To convert the vector \( \langle -\sqrt{2}, \sqrt{2} \rangle \) into trigonometric form, we start by calculating its magnitude, found using the formula \( r = \sqrt{x^2 + y^2} \). Here, substituting our values gives us a magnitude of 2.
Next, we need to find the angle \( \theta \). Using the tangent ratio \( \tan(\theta) = \frac{y}{x} \), we can deduce \( \theta \) based on the ratio and the quadrant the vector is in. For our vector, \( \tan(\theta) = -1 \) places \( \theta \) in the second quadrant, resulting in \( \theta = \frac{3\pi}{4} \).
Finally, the trigonometric form is expressed with the notation \( r \text{cis}(\theta) \), where `cis` stands for \( \cos(\theta) + i \sin(\theta) \). Thus, the vector has a trigonometric form of \( 2 \text{cis} \left( \frac{3\pi}{4} \right) \). This form effectively communicates both the vector's distance from the origin and its direction.

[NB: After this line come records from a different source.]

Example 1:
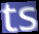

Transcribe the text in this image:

ts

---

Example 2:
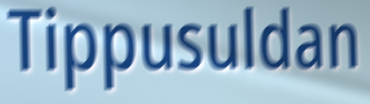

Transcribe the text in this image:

Tippusuldan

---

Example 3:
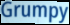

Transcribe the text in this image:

Grumpy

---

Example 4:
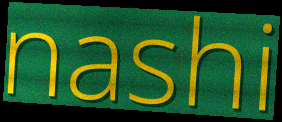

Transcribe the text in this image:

nashi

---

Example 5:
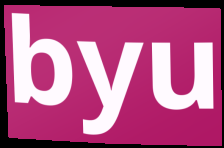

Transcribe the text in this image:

byu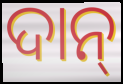
ଦାନ୍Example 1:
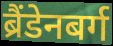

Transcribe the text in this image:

ब्रैंडेनबर्ग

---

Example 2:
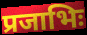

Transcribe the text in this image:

प्रजाभिः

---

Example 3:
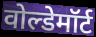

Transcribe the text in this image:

वोल्डेमॉर्ट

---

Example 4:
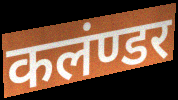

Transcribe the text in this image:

कलंण्डर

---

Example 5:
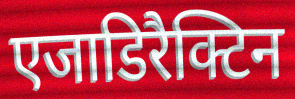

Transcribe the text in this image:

एजाडिरैक्टिनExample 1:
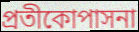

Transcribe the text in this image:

প্রতীকোপাসনা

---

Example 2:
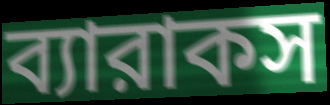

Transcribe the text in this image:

ব্যারাকস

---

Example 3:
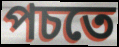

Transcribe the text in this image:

পচতে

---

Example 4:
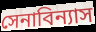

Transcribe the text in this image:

সেনাবিন্যাস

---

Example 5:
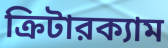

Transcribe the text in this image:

ক্রিটারক্যাম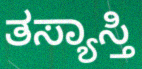
ತಸ್ಯಾಸ್ತಿ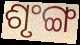
ଶୃଂଙ୍ଗ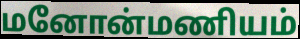
மனோன்மணியம்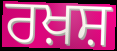
ਰਖ਼ਸ਼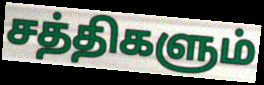
சத்திகளும்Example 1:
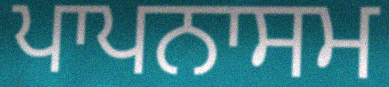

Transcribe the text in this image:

ਪਾਪਨਾਸਮ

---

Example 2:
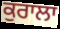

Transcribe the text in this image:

ਕੁਰਾਲਾ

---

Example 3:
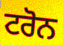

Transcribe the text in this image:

ਟਰੋਨ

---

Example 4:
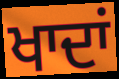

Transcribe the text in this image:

ਖਾਦਾਂ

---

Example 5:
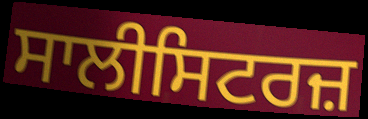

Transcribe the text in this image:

ਸਾਲੀਸਿਟਰਜ਼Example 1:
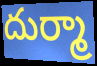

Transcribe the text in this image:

దుర్మా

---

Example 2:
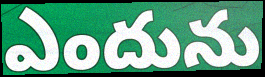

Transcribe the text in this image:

ఎందును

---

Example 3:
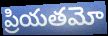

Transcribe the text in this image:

ప్రియతమో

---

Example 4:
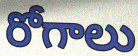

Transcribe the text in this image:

రోగాలు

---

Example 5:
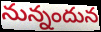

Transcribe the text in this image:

నున్నందునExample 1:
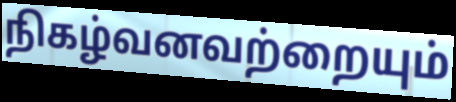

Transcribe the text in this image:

நிகழ்வனவற்றையும்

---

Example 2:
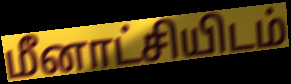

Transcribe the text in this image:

மீனாட்சியிடம்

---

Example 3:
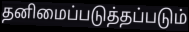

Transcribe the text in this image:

தனிமைப்படுத்தப்படும்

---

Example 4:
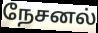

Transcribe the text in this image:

நேசனல்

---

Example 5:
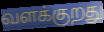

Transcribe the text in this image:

வளக்குறது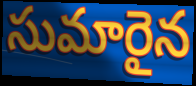
సుమారైన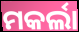
ମକର୍ଲା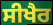
ਸੀਖੈਰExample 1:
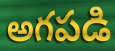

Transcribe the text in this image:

అగపడి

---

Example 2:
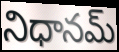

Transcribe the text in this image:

నిధానమ్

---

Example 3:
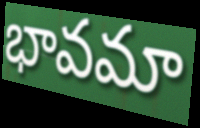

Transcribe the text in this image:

భావమా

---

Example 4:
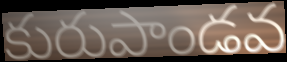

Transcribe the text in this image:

కురుపాండవ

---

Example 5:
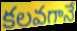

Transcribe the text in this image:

కలవగానే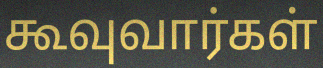
கூவுவார்கள்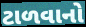
ટાળવાનોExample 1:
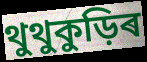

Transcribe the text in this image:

থুথুকুড়িৰ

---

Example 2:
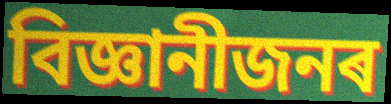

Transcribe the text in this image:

বিজ্ঞানীজনৰ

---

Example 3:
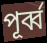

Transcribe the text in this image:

পূৰ্ব্ব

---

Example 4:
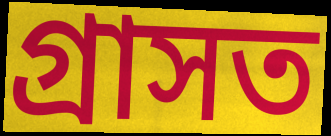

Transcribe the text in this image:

গ্ৰাসত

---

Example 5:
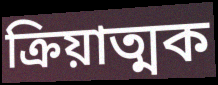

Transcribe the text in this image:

ক্ৰিয়াত্মক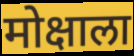
मोक्षाला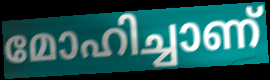
മോഹിച്ചാണ്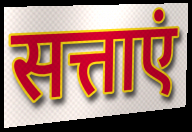
सत्ताएंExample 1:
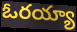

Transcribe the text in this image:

Unit vectors are essential in vector representation because they define direction. The standard unit vectors in a 2D plane are \( \mathbf{i} \) and \( \mathbf{j} \).

• \( \mathbf{i} \) is the unit vector in the horizontal (x) direction
• \( \mathbf{j} \) is the unit vector in the vertical (y) direction

Any vector in the plane can be expressed as a linear combination of these unit vectors.
For the vector \( \langle -\sqrt{2}, \sqrt{2} \rangle \), you can easily represent it using \( \mathbf{i} \) and \( \mathbf{j} \). Simply use the components of the vector: \(-\sqrt{2}\mathbf{i} + \sqrt{2}\mathbf{j}\). This breakdown illustrates both direction and magnitude clearly along each axis, helping to understand how each component contributes to the vector's orientation in space.

The magnitude, or length, of a vector quantifies how long the vector is from its initial point to its terminal point. To calculate the magnitude of a vector in 2D space, you use the following formula:\[|\mathbf{v}| = \sqrt{x^2 + y^2}\]For the vector \( \langle -\sqrt{2}, \sqrt{2} \rangle \), compute as follows:

• Square each component: \((-\sqrt{2})^2 = 2\) and \((\sqrt{2})^2 = 2\).
• Add the squares: \(2 + 2 = 4\).
• Take the square root of the sum: \(\sqrt{4} = 2\).

Thus, the magnitude is 2. This value tells you the vector's length, which is consistent no matter which direction the vector points. Understanding the magnitude is essential because it provides a scalar quantity that is indifferent to the vector's orientation.